Josephine Baker #1121
$ 8.00
Caption from poster__
Josephine Baker
Freda Josephine McDonald, was a French dancer, actress and singer. She was given the nicknames "Black Venus," "Black Pearl" and "Creole Goddess." She renounced her American citizenship in 1937 and became a citizen of France. Though based in France, she supported the American Civil Rights Movement during the 1950s, and protested racism in her own unique way, adopting twelve multi-ethnic orphans, whom she called her "Rainbow Tribe." She also refused to perform for segregated audiences in the United States and worked with the NAACP. For some time she lived with all of her children and an enormous staff in a castle, Château de Milandes, in the Dordogne in France. (Baker had only one child of her own, stillborn in 1941, an incident that precipitated an emergency hysterectomy.) In 1963, she spoke at the March on Washington at the side of the Rev.
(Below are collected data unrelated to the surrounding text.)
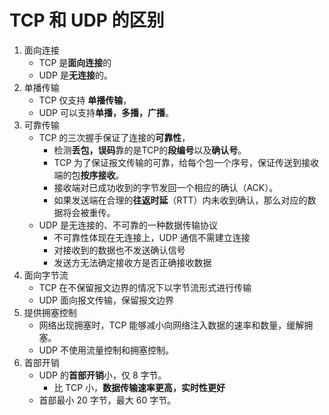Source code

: # TCP 和 UDP 的区别

1. 面向连接
   - TCP 是**面向连接**的
   - UDP 是**无连接**的。
2. 单播传输
   - TCP 仅支持 **单播传输**，
   - UDP 可以支持**单播，多播，广播**。
3. 可靠传输
   - TCP 的三次握手保证了连接的**可靠性**，
     - 检测**丢包，误码**靠的是TCP的**段编号**以及**确认号**。
     - TCP 为了保证报文传输的可靠，给每个包一个序号，保证传送到接收端的包**按序接收**。
     - 接收端对已成功收到的字节发回一个相应的确认（ACK）。
     - 如果发送端在合理的**往返时延**（RTT）内未收到确认，那么对应的数据将会被重传。
   - UDP 是无连接的、不可靠的一种数据传输协议
     - 不可靠性体现在无连接上，UDP 通信不需建立连接
     - 对接收到的数据也不发送确认信号
     - 发送方无法确定接收方是否正确接收数据
4. 面向字节流
   - TCP 在不保留报文边界的情况下以字节流形式进行传输
   - UDP 面向报文传输，保留报文边界
5. 提供拥塞控制
   - 网络出现拥塞时，TCP 能够减小向网络注入数据的速率和数量，缓解拥塞。
   - UDP 不使用流量控制和拥塞控制。
6. 首部开销
   - UDP 的**首部开销**小，仅 8 字节。
     - 比 TCP 小，**数据传输速率更高，实时性更好**
   - 首部最小 20 字节，最大 60 字节。




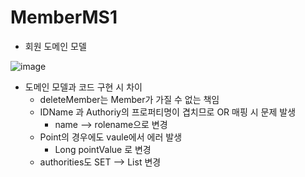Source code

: # MemberMS1

- 회원 도메인 모델
  
![image](https://github.com/cnaps/MemberMS1/assets/15258916/6c12500d-9114-4f8b-9c66-1f82b2927b4b)
- 도메인 모델과 코드 구현 시 차이
  - deleteMember는 Member가 가질 수 없는 책임
  - IDName 과 Authoriy의 프로퍼티명이 겹치므로 OR 매핑 시 문제 발생
    - name --> rolename으로 변경
  - Point의 경우에도 vaule에서 에러 발생
    - Long pointValue 로 변경
  - authorities도 SET --> List<Authority> 변경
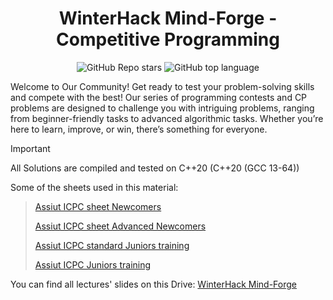 <div align = "center" >
    
# WinterHack Mind-Forge - Competitive Programming
![GitHub Repo stars](https://img.shields.io/github/stars/Esraa-Hassan0/WinterHack-learing-phase-Mind-Forge-Contests-solutions?style=flat?labelColor=#697689)
![GitHub top language](https://img.shields.io/github/languages/top/AhmedEssamYassin/Problem_Solving?style=flat)
</div>

Welcome to Our Community! Get ready to test your problem-solving skills and compete with the best! Our series of programming contests and CP problems are designed to challenge you with intriguing problems, ranging from beginner-friendly tasks to advanced algorithmic tasks. Whether you’re here to learn, improve, or win, there’s something for everyone.

> [!IMPORTANT]  
All Solutions are compiled and tested on C++20 (C++20 (GCC 13-64))

Some of the sheets used in this material:
>[Assiut ICPC sheet Newcomers](https://codeforces.com/group/MWSDmqGsZm/contests)
>
>[Assiut ICPC sheet Advanced Newcomers](https://codeforces.com/group/ysdazBqh6O/contests)
>
>[Assiut ICPC standard Juniors training](https://codeforces.com/group/c3FDl9EUi9/contests)
>
>[Assiut ICPC Juniors  training](https://codeforces.com/group/3nQaj5GMG5/contests)

You can find all lectures' slides on this Drive: [WinterHack Mind-Forge](https://drive.google.com/drive/folders/1O67oEn8x2mw2gtaqF-tYYTi-u2FxTdNe?usp=drive_link)

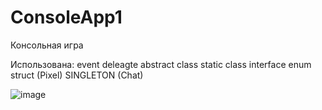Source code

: # ConsoleApp1

Консольная игра

Использована:
 event deleagte
 abstract class
 static class
 interface
 enum
 struct (Pixel)
 SINGLETON (Chat)

![image](https://user-images.githubusercontent.com/95288769/206929432-7271b0b9-6edb-44c8-974c-36497f59c56a.png)



 
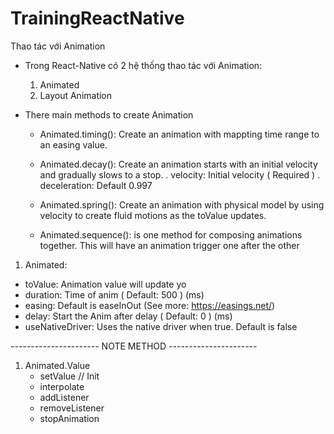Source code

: # TrainingReactNative
Thao tác với Animation
- Trong React-Native có 2 hệ thống thao tác với Animation:
    1. Animated
    2. Layout Animation

- There main methods to create Animation
  + Animated.timing(): Create an animation with mappting time range to an easing value.

  + Animated.decay(): Create an animation starts with an initial velocity and gradually slows to a stop.
    . velocity: Initial velocity ( Required )
    . deceleration: Default 0.997

  + Animated.spring(): Create an animation with physical model by using velocity to create fluid motions as the toValue updates.

  + Animated.sequence(): is one method for composing animations together. This will have an animation trigger one after the other

1. Animated:
  + toValue: Animation value will update yo
  + duration: Time of anim ( Default: 500 ) (ms)
  + easing: Default is easeInOut (See more: https://easings.net/)
  + delay: Start the Anim after delay ( Default: 0 ) (ms)  
  + useNativeDriver: Uses the native driver when true. Default is false


---------------------- NOTE METHOD ----------------------

1. Animated.Value
    + setValue // Init
    + interpolate
    + addListener
    + removeListener
    + stopAnimation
Dr. Martin Luther King, Jr. Wearing her Free French uniform with her Legion of Honor decoration, she was the only woman to speak at the rally. As mentioned above on tours of the United States she refused to perform in segregated nightclubs. Her insistence on mixed audiences helped to integrate shows in Las Vegas, Nevada. Nevertheless, her career was on a downturn and she was near bankruptcy until she was bailed out and given an apartment by her close friend, Princess Grace of Monaco, another expatriate American living in Europe.